WHAT YOU HAVE TO DO: The result should be the listing below restated word for word, with images left out.

INFORMATION SHOWN:
- Opening Delimiter -
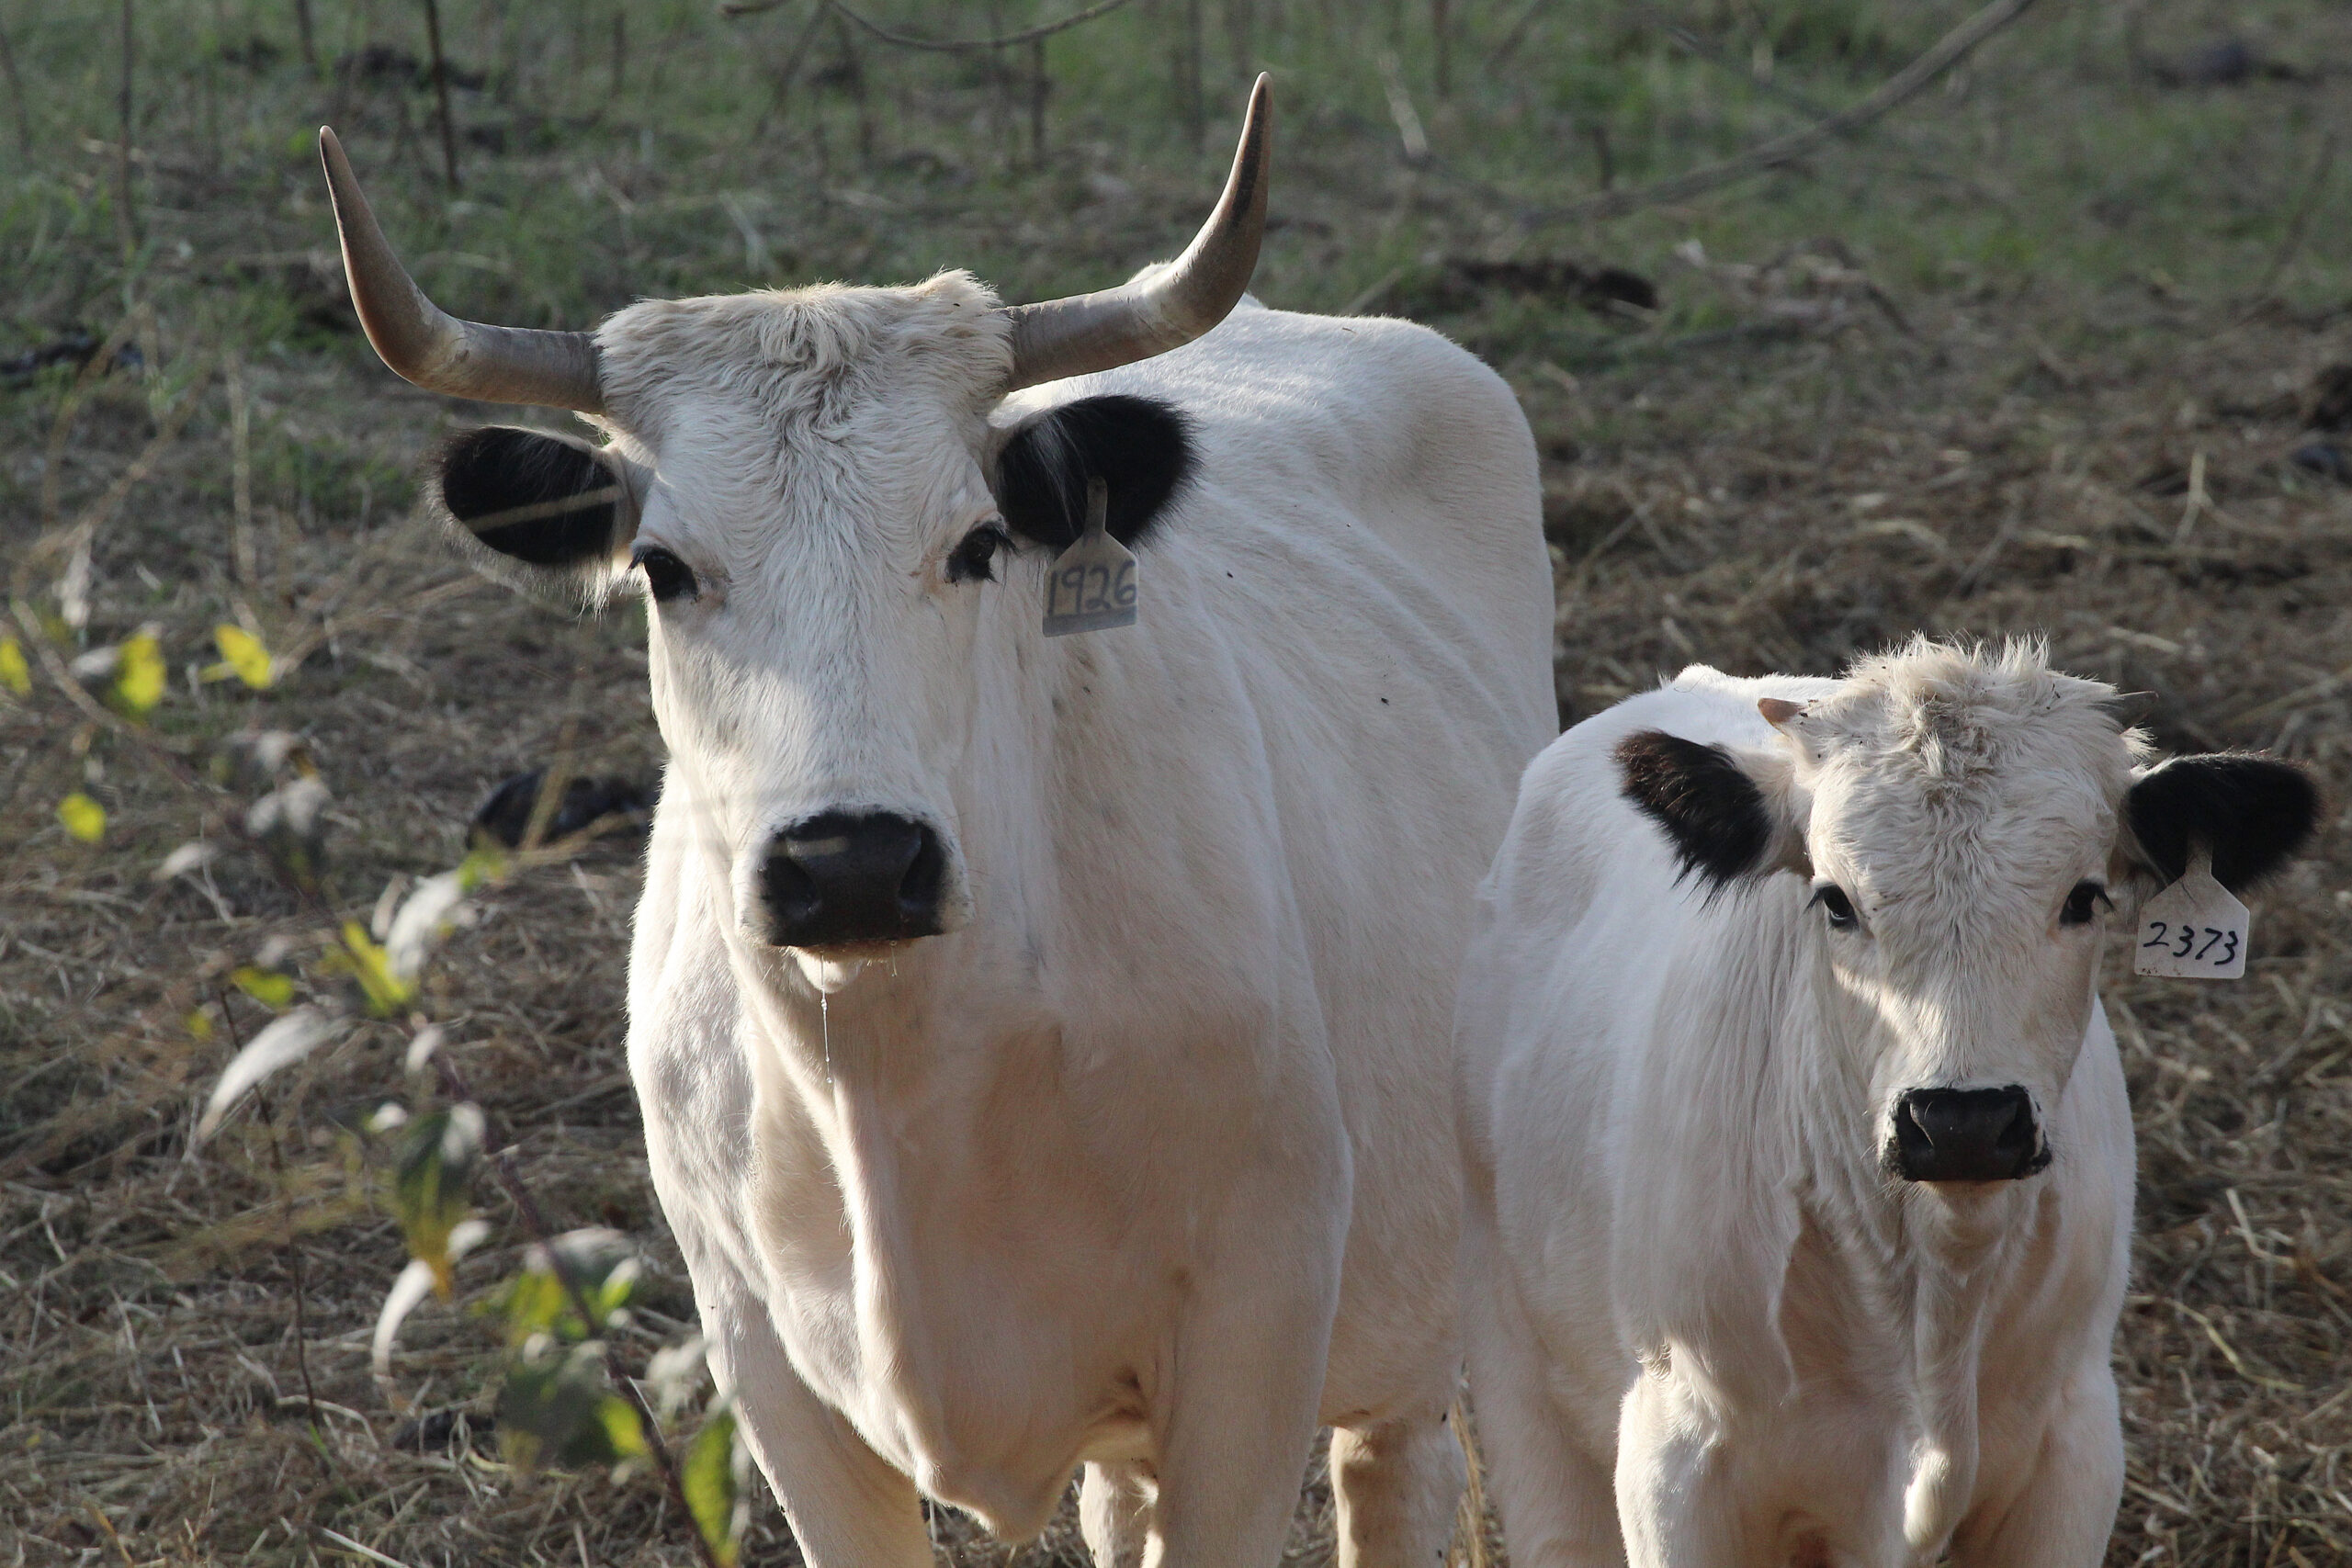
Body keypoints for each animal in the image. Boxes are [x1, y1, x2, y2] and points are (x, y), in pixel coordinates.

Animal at [318, 79, 1559, 1568]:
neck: (901, 1069)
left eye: (979, 543)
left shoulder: (1253, 1338)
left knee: (1398, 1471)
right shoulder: (768, 1364)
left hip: (1409, 1308)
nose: (852, 861)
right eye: (662, 568)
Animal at [1454, 640, 2316, 1568]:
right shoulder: (1676, 1467)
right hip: (1522, 1384)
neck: (1937, 1288)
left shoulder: (2072, 1449)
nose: (1963, 1122)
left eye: (2084, 897)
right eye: (1835, 899)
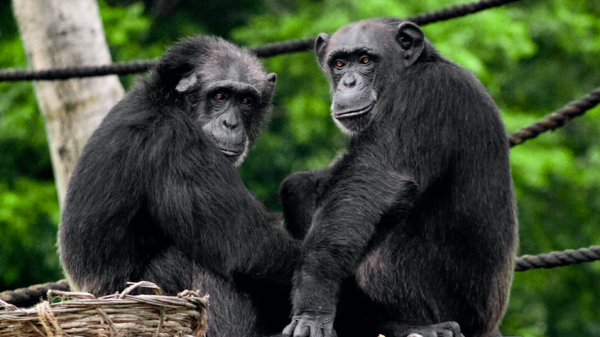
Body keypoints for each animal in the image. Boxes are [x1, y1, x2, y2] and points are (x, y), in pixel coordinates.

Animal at [58, 35, 300, 334]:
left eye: (246, 100)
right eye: (220, 96)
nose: (231, 123)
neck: (170, 102)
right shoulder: (178, 144)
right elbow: (248, 245)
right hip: (143, 294)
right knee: (196, 260)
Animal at [280, 17, 516, 336]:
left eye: (365, 60)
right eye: (339, 63)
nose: (348, 82)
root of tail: (488, 326)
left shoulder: (425, 94)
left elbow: (371, 184)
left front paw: (314, 304)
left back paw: (412, 325)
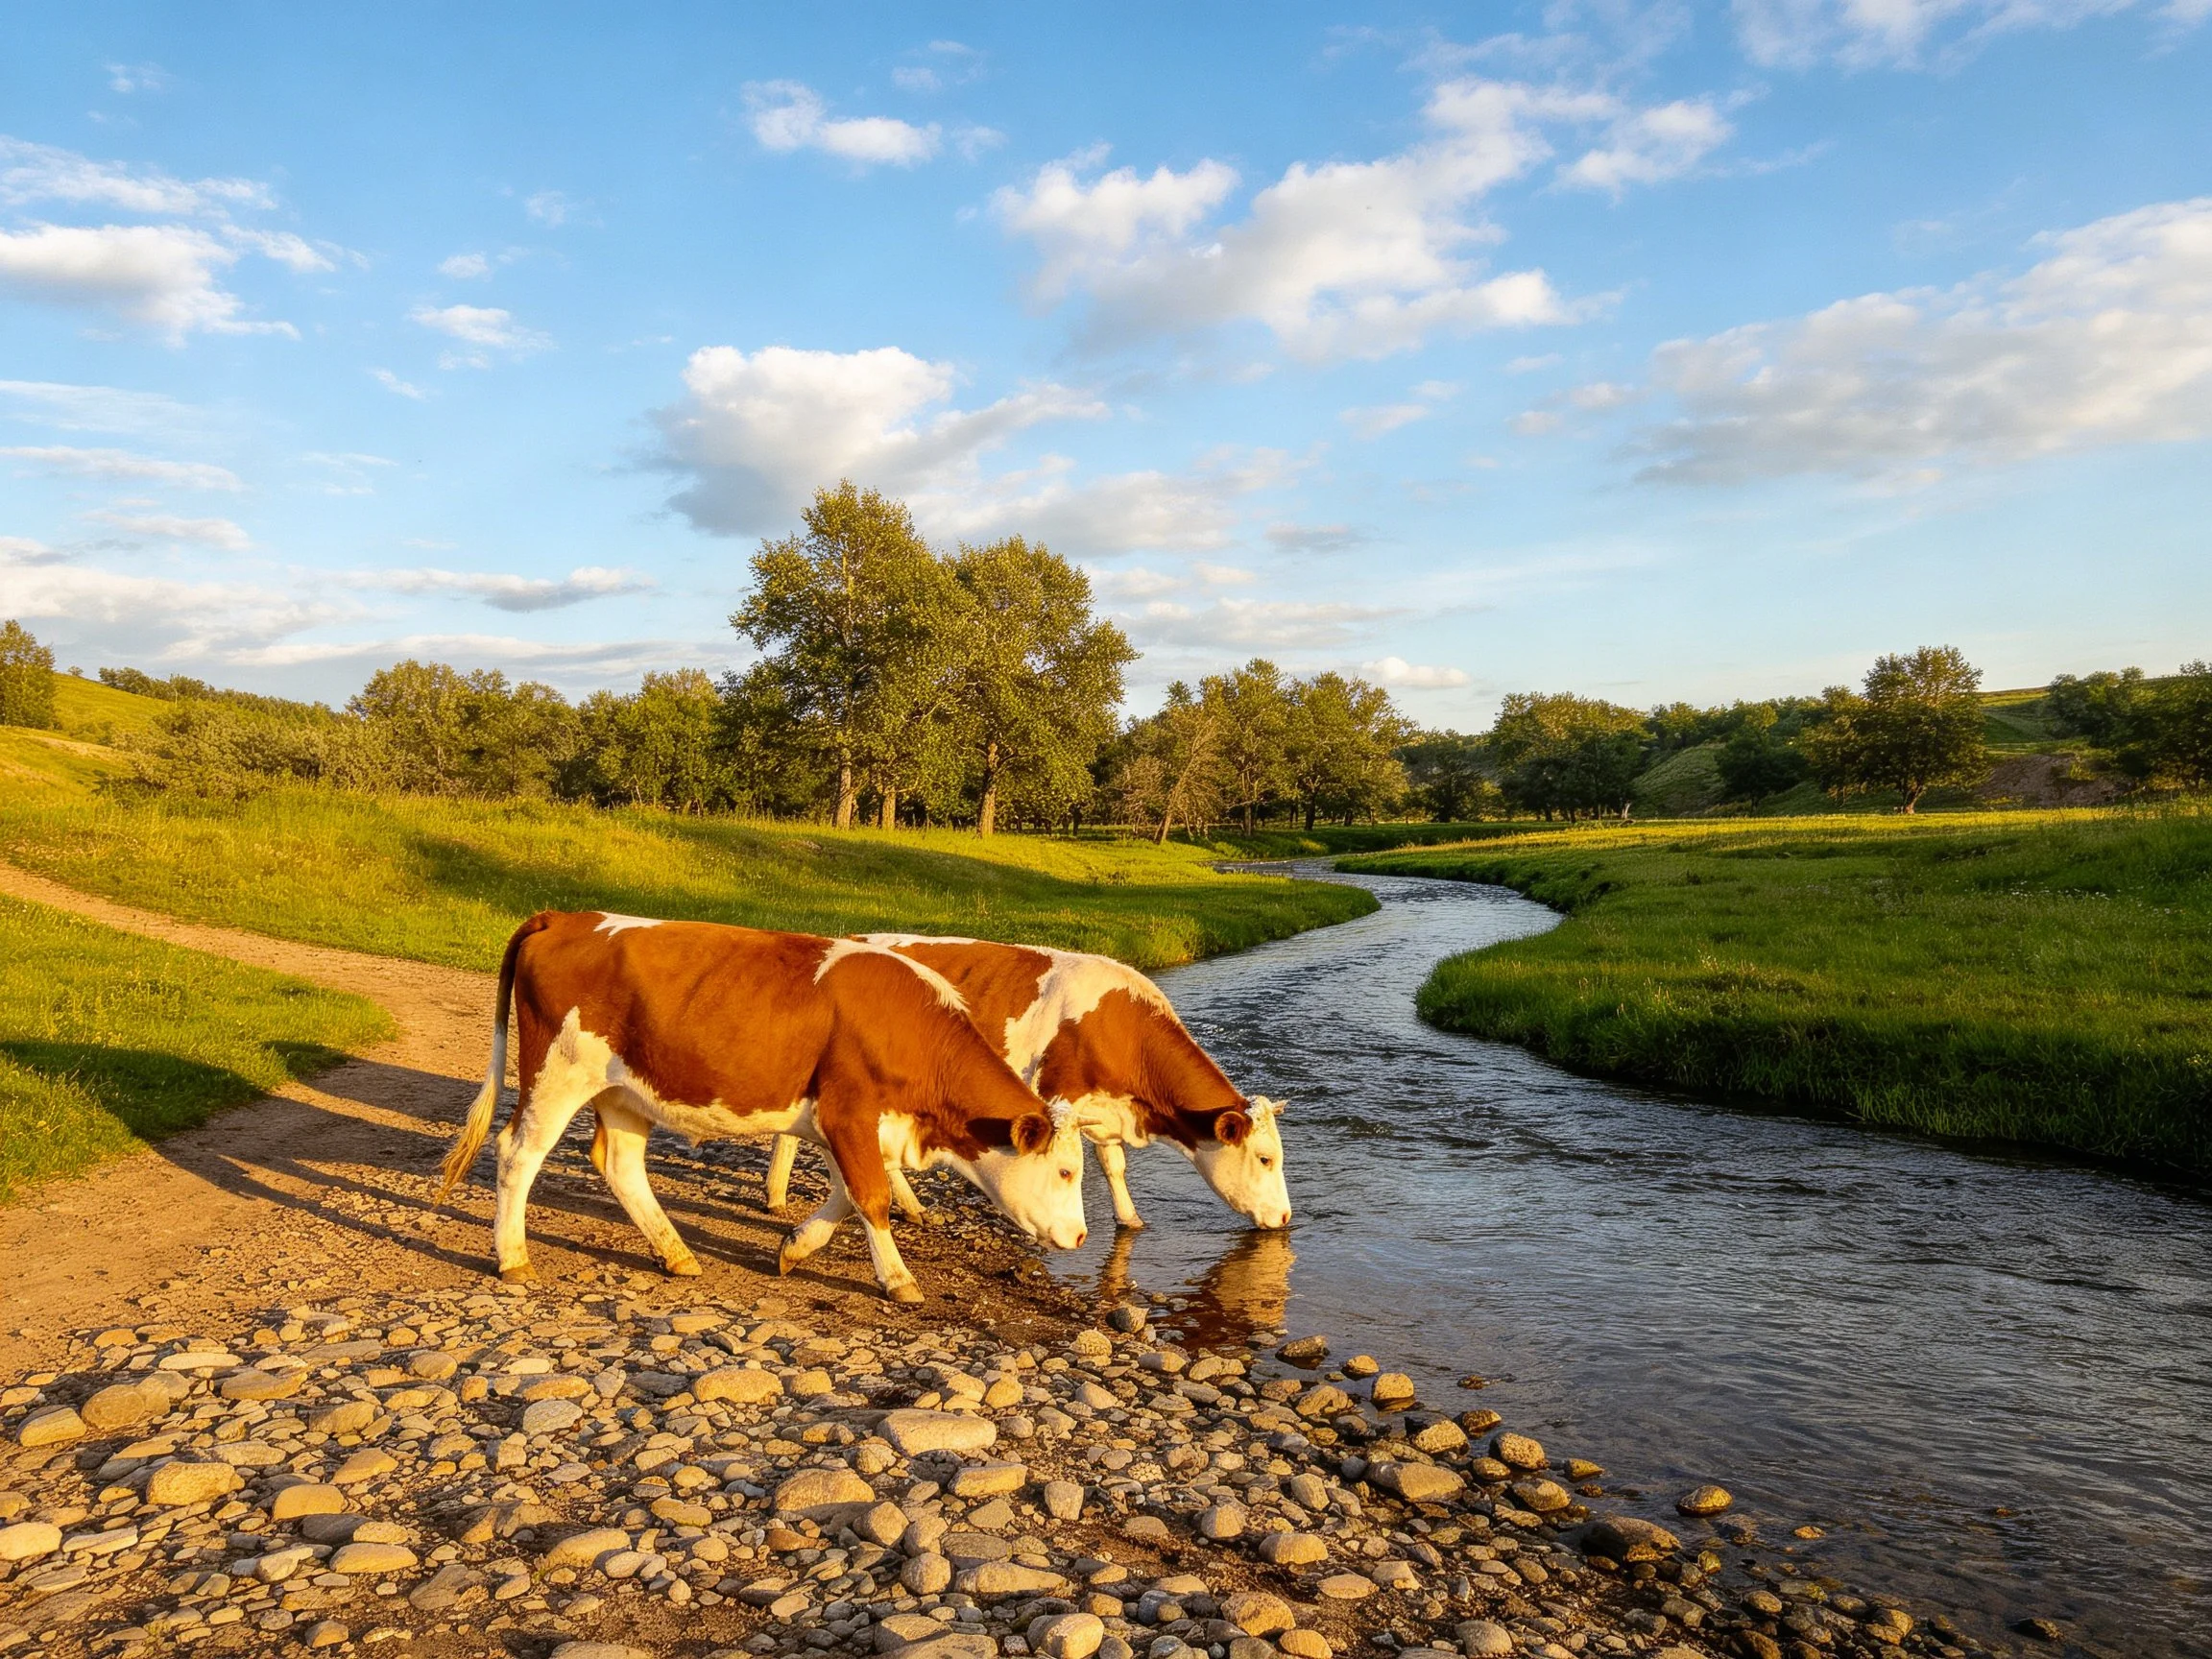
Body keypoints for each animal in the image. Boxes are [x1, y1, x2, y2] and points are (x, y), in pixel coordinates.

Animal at [435, 912, 1090, 1302]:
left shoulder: (852, 1125)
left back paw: (675, 1253)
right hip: (558, 1073)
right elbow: (871, 1197)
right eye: (1065, 1171)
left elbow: (848, 1197)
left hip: (625, 1090)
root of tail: (571, 917)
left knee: (620, 1165)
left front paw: (794, 1247)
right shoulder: (849, 1112)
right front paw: (899, 1278)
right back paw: (513, 1258)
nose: (1083, 1235)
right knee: (518, 1152)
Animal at [765, 935, 1290, 1233]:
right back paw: (776, 1195)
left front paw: (1130, 1218)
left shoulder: (1103, 1111)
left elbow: (1114, 1165)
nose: (1286, 1218)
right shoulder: (1057, 1096)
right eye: (1265, 1159)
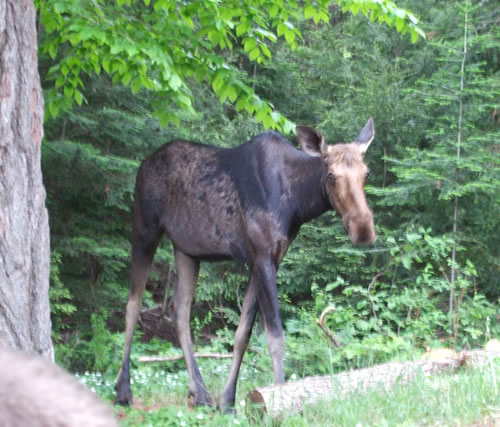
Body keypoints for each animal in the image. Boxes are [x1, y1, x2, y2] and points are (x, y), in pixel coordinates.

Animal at [115, 118, 376, 412]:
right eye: (331, 175)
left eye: (366, 173)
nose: (363, 229)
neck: (298, 204)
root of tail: (143, 164)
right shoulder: (261, 256)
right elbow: (275, 336)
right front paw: (281, 398)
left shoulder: (267, 259)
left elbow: (243, 334)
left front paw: (228, 401)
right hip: (144, 229)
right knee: (133, 304)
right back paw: (123, 390)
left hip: (187, 250)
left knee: (179, 309)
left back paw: (200, 393)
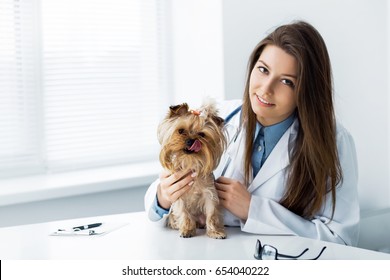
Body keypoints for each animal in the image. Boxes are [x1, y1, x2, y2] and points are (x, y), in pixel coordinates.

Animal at [158, 100, 227, 238]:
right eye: (181, 131)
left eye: (201, 134)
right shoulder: (178, 195)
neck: (189, 162)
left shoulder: (209, 194)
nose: (191, 140)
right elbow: (183, 213)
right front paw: (187, 230)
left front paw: (215, 232)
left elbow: (211, 214)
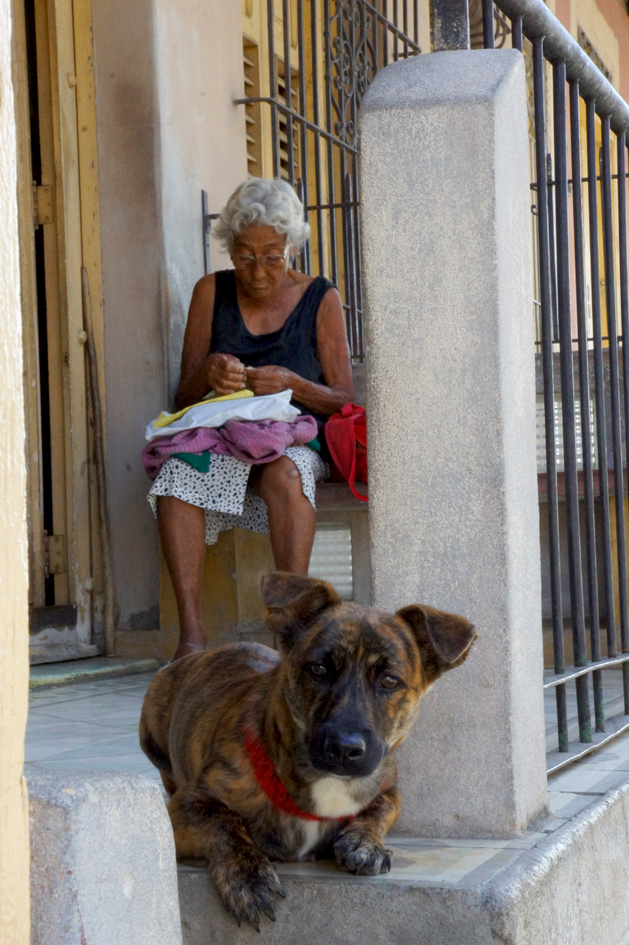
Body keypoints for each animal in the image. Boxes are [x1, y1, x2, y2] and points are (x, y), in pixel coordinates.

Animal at [140, 572, 474, 924]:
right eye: (318, 669)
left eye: (389, 680)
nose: (344, 748)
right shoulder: (184, 805)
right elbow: (223, 822)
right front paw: (248, 876)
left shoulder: (389, 786)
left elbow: (379, 809)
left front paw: (365, 842)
- Closing Delimiter -
RESULT:
Body keypoints for each animal in the image. Boxes are [x1, y1, x2, y2] and points are (x, y), in pixel coordinates.

Animal at [318, 79, 1559, 1568]:
neck: (901, 1069)
left eye: (979, 543)
left shoulder: (1253, 1338)
left knee: (1398, 1471)
right shoulder: (768, 1364)
left hip: (1409, 1308)
nose: (852, 861)
right eye: (662, 568)
Animal at [1454, 640, 2316, 1568]:
right shoulder: (1676, 1467)
right hip: (1522, 1384)
neck: (1937, 1288)
left shoulder: (2072, 1449)
nose: (1963, 1122)
left eye: (2084, 897)
right eye: (1835, 899)
Body keypoints for each animal in the image. Boxes are [x1, y1, x2, y2] and points are (x, y), in pixel coordinates.

Animal at [58, 35, 300, 334]:
left eye: (246, 100)
right eye: (220, 96)
nose: (231, 123)
neck: (170, 102)
right shoulder: (178, 144)
right elbow: (248, 245)
right hip: (143, 294)
right knee: (196, 260)
Animal at [280, 17, 516, 336]:
left eye: (365, 60)
right eye: (339, 63)
nose: (348, 82)
root of tail: (488, 326)
left shoulder: (425, 94)
left elbow: (371, 184)
left front paw: (314, 304)
left back paw: (412, 325)
Body keypoints for each animal in the image. Boxes are [x1, y1, x2, y2] and points are (x, y), in pixel coordinates.

Animal at [435, 912, 1090, 1302]:
left shoulder: (852, 1125)
left back paw: (675, 1253)
right hip: (558, 1073)
right elbow: (871, 1197)
right eye: (1065, 1171)
left elbow: (848, 1197)
left hip: (625, 1090)
root of tail: (571, 917)
left knee: (620, 1165)
left front paw: (794, 1247)
right shoulder: (849, 1112)
right front paw: (899, 1278)
right back paw: (513, 1258)
nose: (1083, 1235)
right knee: (518, 1152)
Animal at [765, 935, 1290, 1233]:
right back paw: (776, 1195)
left front paw: (1130, 1218)
left shoulder: (1103, 1111)
left elbow: (1114, 1165)
nose: (1286, 1218)
right shoulder: (1057, 1096)
right eye: (1265, 1159)
Body keypoints for each animal in the image. Boxes are [x1, y1, x2, y2] and points are (x, y), in pixel coordinates.

Animal at [115, 118, 376, 412]:
right eye: (331, 175)
left eye: (366, 173)
nose: (363, 229)
neck: (298, 204)
root of tail: (143, 164)
right shoulder: (261, 256)
right elbow: (275, 336)
right front paw: (281, 398)
left shoulder: (267, 259)
left elbow: (243, 334)
left front paw: (228, 401)
right hip: (144, 229)
right knee: (133, 304)
right back paw: (123, 390)
left hip: (187, 250)
left knee: (179, 309)
left back paw: (200, 393)
Body keypoints for each animal in the image. Boxes are [x1, y1, x2, y2] and points are (x, y), in pixel coordinates.

Animal at [158, 100, 227, 238]:
right eye: (181, 131)
left eye: (201, 134)
right shoulder: (178, 195)
neck: (189, 162)
left shoulder: (209, 194)
nose: (191, 140)
right elbow: (183, 213)
right front paw: (187, 230)
left front paw: (215, 232)
left elbow: (211, 214)
Body keypoints for each animal in the image. Boxes are [x1, y1, x2, y2] and points are (x, y), in pixel coordinates.

Animal at [140, 572, 474, 924]:
right eye: (318, 669)
left eye: (389, 680)
nose: (344, 748)
right shoulder: (184, 805)
right elbow: (223, 822)
right front paw: (248, 876)
left shoulder: (389, 786)
left elbow: (379, 809)
left front paw: (365, 842)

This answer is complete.